On suit Aryan, jeune migrant syrien, tentant de traverser en groupe et illégalement la frontière de la Hongrie en passant par la Serbie. Par un plan séquence exceptionnel, avec une caméra portée au plus près des visages et des ombres des protagonistes, le cinéaste plonge le spectateur dans un état d’angoisse et de questionnement très perturbant et quasi-permanent pendant toute la durée de cette longue introduction.
Lorsque la police rentre dans le champ de la caméra, c’est pour une chasse effrénée rappelant celle du comte Zaroff dans une forêt opaque et dense traversée de courants d’eau. On se laisse bousculer par ces hommes, ces femmes et ces enfants livrés à eux même, dont la seule volonté de survie leur donne l’énergie du désespoir pour s’en sortir.
La plupart ne s’en sortira pas.
Aryan tombe sous les tirs à bout portant d’un policier rendu au rôle de bourreau. Le jeune migrant perclus de balles et laissé pour mort retrouve la vie et rentre en lévitation. Il entame alors un voyage personnel et identitaire accompagné d’un médecin corrompu rencontré dans un camp de transit qui voit dans ce don l’opportunité de gagner beaucoup d’argent. Jusqu’à la rédemption.
On se dit que Le fils de Saul de Laszlo Nemes, autre réalisateur hongrois célèbre et célébré, a fait passer un cran aux ambitions et à la mise en scène de la nouvelle vague de cinéastes hongrois en abrogeant le symbolisme sursignifiant des œuvres de ce coin de l’Europe pour laisser place à un cinéma plus pur et minéral reposant se construisant par l’image.
Et bien non car passé ce premier quart d’heure, le film se perd, se boursoufle, retrouve les scories d’un symbolisme lourd et forcené.
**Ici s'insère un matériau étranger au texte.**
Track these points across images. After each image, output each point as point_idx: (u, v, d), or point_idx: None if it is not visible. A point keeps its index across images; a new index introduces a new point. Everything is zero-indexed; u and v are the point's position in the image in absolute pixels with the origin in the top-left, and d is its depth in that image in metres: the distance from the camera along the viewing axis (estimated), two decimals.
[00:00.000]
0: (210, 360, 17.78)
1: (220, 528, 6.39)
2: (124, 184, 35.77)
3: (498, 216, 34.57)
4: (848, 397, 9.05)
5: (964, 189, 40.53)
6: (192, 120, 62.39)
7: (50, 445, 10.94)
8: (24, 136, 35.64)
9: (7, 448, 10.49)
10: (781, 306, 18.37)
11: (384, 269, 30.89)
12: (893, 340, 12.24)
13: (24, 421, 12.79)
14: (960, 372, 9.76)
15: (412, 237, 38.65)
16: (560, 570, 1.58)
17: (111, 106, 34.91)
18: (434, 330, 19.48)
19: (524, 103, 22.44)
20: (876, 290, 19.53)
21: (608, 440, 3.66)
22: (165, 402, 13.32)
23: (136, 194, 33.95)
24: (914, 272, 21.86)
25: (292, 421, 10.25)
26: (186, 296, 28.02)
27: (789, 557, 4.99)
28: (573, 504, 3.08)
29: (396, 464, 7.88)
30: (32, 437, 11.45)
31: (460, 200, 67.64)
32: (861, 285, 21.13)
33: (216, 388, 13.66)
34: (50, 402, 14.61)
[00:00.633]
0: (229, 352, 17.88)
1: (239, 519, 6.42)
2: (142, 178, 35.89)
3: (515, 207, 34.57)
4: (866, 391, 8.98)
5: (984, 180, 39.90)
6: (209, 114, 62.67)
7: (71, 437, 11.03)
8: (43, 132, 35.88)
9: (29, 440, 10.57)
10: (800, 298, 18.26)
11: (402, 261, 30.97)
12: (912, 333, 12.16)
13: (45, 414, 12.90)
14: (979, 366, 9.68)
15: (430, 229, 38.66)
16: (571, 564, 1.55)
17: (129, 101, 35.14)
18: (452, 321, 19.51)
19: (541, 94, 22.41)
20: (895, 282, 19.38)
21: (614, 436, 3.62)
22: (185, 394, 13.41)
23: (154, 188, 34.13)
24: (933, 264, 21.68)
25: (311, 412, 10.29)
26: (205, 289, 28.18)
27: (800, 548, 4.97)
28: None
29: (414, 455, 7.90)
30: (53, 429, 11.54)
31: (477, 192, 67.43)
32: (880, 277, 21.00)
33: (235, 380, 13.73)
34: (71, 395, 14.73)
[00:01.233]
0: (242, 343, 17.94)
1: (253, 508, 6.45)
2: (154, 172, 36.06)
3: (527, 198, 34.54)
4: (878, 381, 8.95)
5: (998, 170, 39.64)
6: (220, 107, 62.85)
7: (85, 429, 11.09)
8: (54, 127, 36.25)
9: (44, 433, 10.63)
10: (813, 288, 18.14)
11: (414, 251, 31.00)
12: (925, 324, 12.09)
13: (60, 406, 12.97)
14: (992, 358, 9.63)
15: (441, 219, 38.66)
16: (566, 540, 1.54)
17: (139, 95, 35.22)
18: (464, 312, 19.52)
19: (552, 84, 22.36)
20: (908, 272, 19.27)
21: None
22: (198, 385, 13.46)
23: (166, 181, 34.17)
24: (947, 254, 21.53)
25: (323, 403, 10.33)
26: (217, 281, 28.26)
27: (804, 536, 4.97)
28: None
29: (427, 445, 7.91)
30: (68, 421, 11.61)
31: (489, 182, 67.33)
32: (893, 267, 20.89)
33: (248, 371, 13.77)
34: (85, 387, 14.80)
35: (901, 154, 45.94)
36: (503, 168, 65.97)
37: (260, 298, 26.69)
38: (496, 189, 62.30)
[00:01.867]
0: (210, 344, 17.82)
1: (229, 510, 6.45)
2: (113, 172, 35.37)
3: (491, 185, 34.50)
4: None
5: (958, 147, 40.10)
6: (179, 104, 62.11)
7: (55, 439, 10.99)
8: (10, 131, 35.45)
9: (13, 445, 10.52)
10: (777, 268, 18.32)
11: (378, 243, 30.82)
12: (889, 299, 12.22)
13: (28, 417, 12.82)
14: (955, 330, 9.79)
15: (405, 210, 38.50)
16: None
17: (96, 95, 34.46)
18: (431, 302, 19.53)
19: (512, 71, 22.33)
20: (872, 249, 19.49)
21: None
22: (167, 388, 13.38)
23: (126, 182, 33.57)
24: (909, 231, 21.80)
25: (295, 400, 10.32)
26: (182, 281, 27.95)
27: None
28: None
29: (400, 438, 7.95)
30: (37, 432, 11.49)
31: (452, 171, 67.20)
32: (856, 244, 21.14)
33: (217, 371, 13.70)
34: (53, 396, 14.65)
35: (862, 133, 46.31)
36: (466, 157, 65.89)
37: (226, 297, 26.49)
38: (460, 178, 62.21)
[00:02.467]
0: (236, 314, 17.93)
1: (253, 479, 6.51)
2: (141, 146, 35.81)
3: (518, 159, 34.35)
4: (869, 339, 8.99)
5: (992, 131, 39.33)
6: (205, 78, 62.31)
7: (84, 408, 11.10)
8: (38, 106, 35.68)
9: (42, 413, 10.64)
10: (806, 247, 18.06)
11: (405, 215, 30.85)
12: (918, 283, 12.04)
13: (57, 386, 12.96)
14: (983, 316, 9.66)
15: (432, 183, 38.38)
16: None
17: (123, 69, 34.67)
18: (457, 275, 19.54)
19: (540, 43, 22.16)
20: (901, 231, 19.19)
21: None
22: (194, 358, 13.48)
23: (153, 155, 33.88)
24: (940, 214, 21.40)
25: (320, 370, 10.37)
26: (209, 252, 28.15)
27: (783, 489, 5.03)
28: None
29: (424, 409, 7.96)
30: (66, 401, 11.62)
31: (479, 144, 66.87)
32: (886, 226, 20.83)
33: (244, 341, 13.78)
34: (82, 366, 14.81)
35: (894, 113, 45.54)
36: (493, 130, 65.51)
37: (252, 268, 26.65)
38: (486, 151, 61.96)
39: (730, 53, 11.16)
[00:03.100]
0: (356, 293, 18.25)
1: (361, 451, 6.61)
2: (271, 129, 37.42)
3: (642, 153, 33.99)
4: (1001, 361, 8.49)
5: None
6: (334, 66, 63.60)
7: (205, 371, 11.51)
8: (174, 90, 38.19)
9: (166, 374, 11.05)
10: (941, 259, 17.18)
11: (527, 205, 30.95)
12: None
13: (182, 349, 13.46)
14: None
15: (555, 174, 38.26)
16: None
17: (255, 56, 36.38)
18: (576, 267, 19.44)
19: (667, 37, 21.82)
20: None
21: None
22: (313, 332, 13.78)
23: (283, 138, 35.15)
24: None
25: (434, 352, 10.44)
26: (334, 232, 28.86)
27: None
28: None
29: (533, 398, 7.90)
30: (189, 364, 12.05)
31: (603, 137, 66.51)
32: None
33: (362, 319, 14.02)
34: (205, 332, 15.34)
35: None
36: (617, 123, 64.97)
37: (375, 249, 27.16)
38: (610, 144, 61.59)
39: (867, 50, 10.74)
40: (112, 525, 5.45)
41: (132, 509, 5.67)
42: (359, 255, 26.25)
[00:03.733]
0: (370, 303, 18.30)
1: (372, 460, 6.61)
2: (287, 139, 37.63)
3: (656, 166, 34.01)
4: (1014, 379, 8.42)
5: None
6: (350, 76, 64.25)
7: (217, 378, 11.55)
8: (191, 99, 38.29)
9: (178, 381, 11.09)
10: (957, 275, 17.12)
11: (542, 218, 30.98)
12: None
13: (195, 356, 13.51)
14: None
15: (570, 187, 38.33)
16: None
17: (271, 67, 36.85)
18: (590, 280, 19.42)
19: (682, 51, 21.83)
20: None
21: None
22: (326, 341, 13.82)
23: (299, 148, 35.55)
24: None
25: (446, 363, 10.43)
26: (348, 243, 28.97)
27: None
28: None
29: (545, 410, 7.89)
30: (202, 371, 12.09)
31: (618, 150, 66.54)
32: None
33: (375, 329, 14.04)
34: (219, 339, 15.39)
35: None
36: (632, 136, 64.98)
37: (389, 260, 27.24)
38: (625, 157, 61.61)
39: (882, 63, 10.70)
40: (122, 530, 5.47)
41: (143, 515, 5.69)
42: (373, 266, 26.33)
Le film se livre alors comme un objet ambivalent et l’intégrité de son sujet se noie dans la volonté farouche du cinéaste à mettre en scène sa virtuosité et rien que sa virtuosité. Jusqu’à même apparaître lui-même à l’écran dans un climax extrêmement gênant.
Le réalisateur cherche à tous prix à sur-amplifier les motifs traditionnels du cinéma de genre en cherchant les angles et les mouvements de caméra les plus impossibles.
Tout y passe. La course poursuite en voiture cherchant à reléguer Bullit aux oubliettes, les scènes de lévitation du héros comme une invitation bigger than life du cinéma hongrois dans le film Marvel, la scène d’attentat à la bombe pour crier haut et fort que Bigelow a trouvé son alter ego dans l’est de l’Europe.
Bref un florilège de scènes tapageuses flanquées de plans séquences qui deviennent convenus à force de s’enchaîner. Et le brio entrevu au début film devient une démonstration qui sonne bien creuse au regard de son sujet.
Et oui, le sujet dans tout cela ? Oublié en cours de route, relégué en artifice. Ni plus ni moins. Et pourtant, il ne s’agit pas ici de décortiquer les névroses d’Iron Man ou des X-men. Mais bel et bien de se faire l’écho aux yeux du monde de l’atrocité qui se vit à quelques milliers de kilomètres du cœur de la vieille Europe et qui met en péril nos systèmes de valeur et de solidarité.
Mundruczo oublie son sujet et abandonne toute notion de regard.
L’ego trip du cinéaste en devient inacceptable. On cherche alors à comprendre comment le réalisateur de White God, fable puissante, a pu autant se tromper sur l’autel d’un cinéma hypertrophié et caricatural. On pense alors à sa propre mise en abyme. Chercherait-il lui-même cette rédemption au travers de la figure devenue christique et sacrificielle de son personnage. Est-ce la seule manière d’endosser l’Europe ?
Au fond, nous nous en moquons, tant la digestion est lourde, comme la symbolique rance qui détruit le film tout au long de son cheminement.
La lune de Jupiter s’avère être l’une des plus grosses déceptions de l’année et plus prosaïquement un film détestable.